**Exercise brief:** Continue the forum post about sprite visibility, picking up right after its last sentence.

**Passage for review:**
/---

Sprite visible behavior

A student had problems where there were two sprites and after touching one of them is set to true and the other to false. When the reverse happens the code does not make the change.
In my sample it starts off with the dog moving towards a flute(obstacle), and it changes to the cat when it touches the flute, but the cat never changes back to the dog. It never gets to the “in touching cat” part of the code.

var cat = createSprite(0, 200);
cat.setAnimation(“cat”);
cat.velocityX = 2;
var dog = createSprite(0, 200);
dog.setAnimation(“dog”);
dog.velocityX = 2;
var flute = createSprite(200, 200);
flute.setAnimation(“flute”);

cat.scale = .3;
dog.scale = .2;
flute.scale = .5;
cat.visible = false ;

function draw(){
background(“white”);

if(dog.isTouching(flute)){
dog.x = dog.x + 20;
cat.x = dog.x
dog.visible = false;
cat.visible = true;
console.log(“in dog touching”);
}

if(cat.isTouching(flute)){
cat.x = cat.x + 20;
dog.x = cat.x;
cat.visible = false;
dog.visible = true;
console.log(“in cat touching”);
}

if(cat.x > 400)
cat.x = 0;
if(dog.x > 400)
dog.x = 0;

drawSprites();
}

I’m not sure that this will fix the issues but it has worked for a lot of my students.
Both of the touching conditionals are separate if statements. That means that the both can be true for each time through the draw loop. Since they are basically reversing the visibility of the the cat and dog sprite, it may look like nothing is happening but it may be that they are both happening. You can check this by looking at the console to see if the “in dog touching” messages are being printed.

\---

[Stored data entries]
/---

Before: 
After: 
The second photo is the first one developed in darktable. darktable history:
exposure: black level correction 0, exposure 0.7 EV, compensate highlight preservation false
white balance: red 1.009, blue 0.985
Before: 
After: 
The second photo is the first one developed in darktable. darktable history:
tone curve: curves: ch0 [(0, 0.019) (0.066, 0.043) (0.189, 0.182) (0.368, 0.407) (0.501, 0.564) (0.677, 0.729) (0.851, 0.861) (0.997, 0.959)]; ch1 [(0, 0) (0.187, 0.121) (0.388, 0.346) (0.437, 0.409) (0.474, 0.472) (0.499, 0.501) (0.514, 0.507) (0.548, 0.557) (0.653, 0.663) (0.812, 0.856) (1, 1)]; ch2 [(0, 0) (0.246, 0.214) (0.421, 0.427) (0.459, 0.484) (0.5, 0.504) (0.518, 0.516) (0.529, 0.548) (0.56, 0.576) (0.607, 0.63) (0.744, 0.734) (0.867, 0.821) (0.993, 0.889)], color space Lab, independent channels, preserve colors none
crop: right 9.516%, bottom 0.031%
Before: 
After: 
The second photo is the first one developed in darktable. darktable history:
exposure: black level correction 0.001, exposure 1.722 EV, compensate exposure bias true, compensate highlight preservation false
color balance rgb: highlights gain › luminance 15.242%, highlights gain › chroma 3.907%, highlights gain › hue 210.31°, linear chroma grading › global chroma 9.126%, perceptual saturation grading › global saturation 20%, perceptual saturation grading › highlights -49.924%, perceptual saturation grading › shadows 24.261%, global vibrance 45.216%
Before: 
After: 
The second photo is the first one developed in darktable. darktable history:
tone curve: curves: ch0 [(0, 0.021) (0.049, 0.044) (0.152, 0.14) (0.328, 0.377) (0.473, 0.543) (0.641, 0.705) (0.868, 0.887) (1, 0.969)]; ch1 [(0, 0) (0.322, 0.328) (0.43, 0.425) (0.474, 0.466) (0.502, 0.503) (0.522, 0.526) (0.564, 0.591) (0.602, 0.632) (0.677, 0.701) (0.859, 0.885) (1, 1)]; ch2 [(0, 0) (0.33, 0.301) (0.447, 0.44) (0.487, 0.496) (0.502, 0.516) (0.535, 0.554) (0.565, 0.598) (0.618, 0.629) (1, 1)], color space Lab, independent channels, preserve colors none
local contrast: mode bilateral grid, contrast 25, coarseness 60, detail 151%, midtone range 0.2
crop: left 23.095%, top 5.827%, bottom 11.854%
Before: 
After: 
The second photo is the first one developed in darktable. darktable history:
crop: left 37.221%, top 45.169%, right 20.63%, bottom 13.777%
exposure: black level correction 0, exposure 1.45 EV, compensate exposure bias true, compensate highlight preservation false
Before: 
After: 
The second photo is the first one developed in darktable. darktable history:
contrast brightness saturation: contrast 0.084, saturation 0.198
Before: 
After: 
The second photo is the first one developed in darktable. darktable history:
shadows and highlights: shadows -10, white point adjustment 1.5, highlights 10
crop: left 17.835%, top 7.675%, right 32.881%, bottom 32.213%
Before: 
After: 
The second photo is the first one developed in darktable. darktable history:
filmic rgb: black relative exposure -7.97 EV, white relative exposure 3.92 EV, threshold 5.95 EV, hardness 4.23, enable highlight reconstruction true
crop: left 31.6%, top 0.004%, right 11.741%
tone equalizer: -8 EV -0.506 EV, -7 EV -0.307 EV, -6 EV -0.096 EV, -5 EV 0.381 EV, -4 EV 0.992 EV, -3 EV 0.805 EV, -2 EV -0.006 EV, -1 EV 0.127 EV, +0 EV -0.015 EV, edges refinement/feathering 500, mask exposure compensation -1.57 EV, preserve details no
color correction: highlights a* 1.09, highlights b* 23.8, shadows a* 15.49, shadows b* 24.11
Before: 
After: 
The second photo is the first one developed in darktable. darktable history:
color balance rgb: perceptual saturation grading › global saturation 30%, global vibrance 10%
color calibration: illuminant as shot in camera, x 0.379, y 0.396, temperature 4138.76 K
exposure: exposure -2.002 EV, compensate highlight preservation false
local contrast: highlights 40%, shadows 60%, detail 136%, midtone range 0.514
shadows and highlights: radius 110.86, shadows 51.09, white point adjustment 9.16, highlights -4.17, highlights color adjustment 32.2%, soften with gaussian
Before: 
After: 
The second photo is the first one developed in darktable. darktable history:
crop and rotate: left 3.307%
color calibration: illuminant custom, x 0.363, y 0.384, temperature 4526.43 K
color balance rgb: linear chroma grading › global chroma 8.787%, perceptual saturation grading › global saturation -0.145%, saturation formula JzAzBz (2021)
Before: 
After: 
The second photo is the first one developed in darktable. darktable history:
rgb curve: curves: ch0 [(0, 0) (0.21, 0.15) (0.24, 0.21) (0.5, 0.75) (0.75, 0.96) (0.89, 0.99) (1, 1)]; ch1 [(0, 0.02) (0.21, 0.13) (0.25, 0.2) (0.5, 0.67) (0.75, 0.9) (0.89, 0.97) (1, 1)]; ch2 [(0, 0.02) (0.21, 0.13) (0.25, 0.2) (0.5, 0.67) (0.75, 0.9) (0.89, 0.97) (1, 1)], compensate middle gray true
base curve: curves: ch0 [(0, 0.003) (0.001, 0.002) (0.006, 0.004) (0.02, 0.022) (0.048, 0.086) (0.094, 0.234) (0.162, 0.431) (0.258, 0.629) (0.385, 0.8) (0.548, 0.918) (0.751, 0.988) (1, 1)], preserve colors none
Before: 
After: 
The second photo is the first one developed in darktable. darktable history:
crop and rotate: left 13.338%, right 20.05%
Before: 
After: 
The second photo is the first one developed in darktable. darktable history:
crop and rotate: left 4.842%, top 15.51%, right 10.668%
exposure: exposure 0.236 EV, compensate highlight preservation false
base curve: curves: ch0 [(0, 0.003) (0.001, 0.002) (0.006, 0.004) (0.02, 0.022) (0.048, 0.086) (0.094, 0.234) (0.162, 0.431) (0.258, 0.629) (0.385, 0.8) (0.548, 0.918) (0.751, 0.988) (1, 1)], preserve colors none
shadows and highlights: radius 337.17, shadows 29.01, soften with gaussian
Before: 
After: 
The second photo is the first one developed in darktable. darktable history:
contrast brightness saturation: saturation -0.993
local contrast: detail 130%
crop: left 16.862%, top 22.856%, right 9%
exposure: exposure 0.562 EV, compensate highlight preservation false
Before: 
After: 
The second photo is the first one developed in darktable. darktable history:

\---

**Answer to this task:**
I’d suggest making the two if statements into an if / else if statement to see how that works.
Let us know how it works

My initial response to the student was to try the if else and it did not work. I look at it further and figured out that one needs to check the isTouching and visible at the same time, as shown below.

if(dog.isTouching(flute) && dog.visible == true){
dog.x = dog.x + 20;
cat.x = dog.x
dog.visible = false;
cat.visible = true;
console.log(“in dog touching”);
console.log("------------------- “);
} else if(cat.isTouching(flute) && cat.visible == true){
cat.x = cat.x + 20;
dog.x = cat.x;
cat.visible = false;
dog.visible = true;
console.log(“in cat touching”);
console.log(”++++++++++++++++");
}

Yeah, that makes sense. It only should work for the cat if it is visible. Nice work.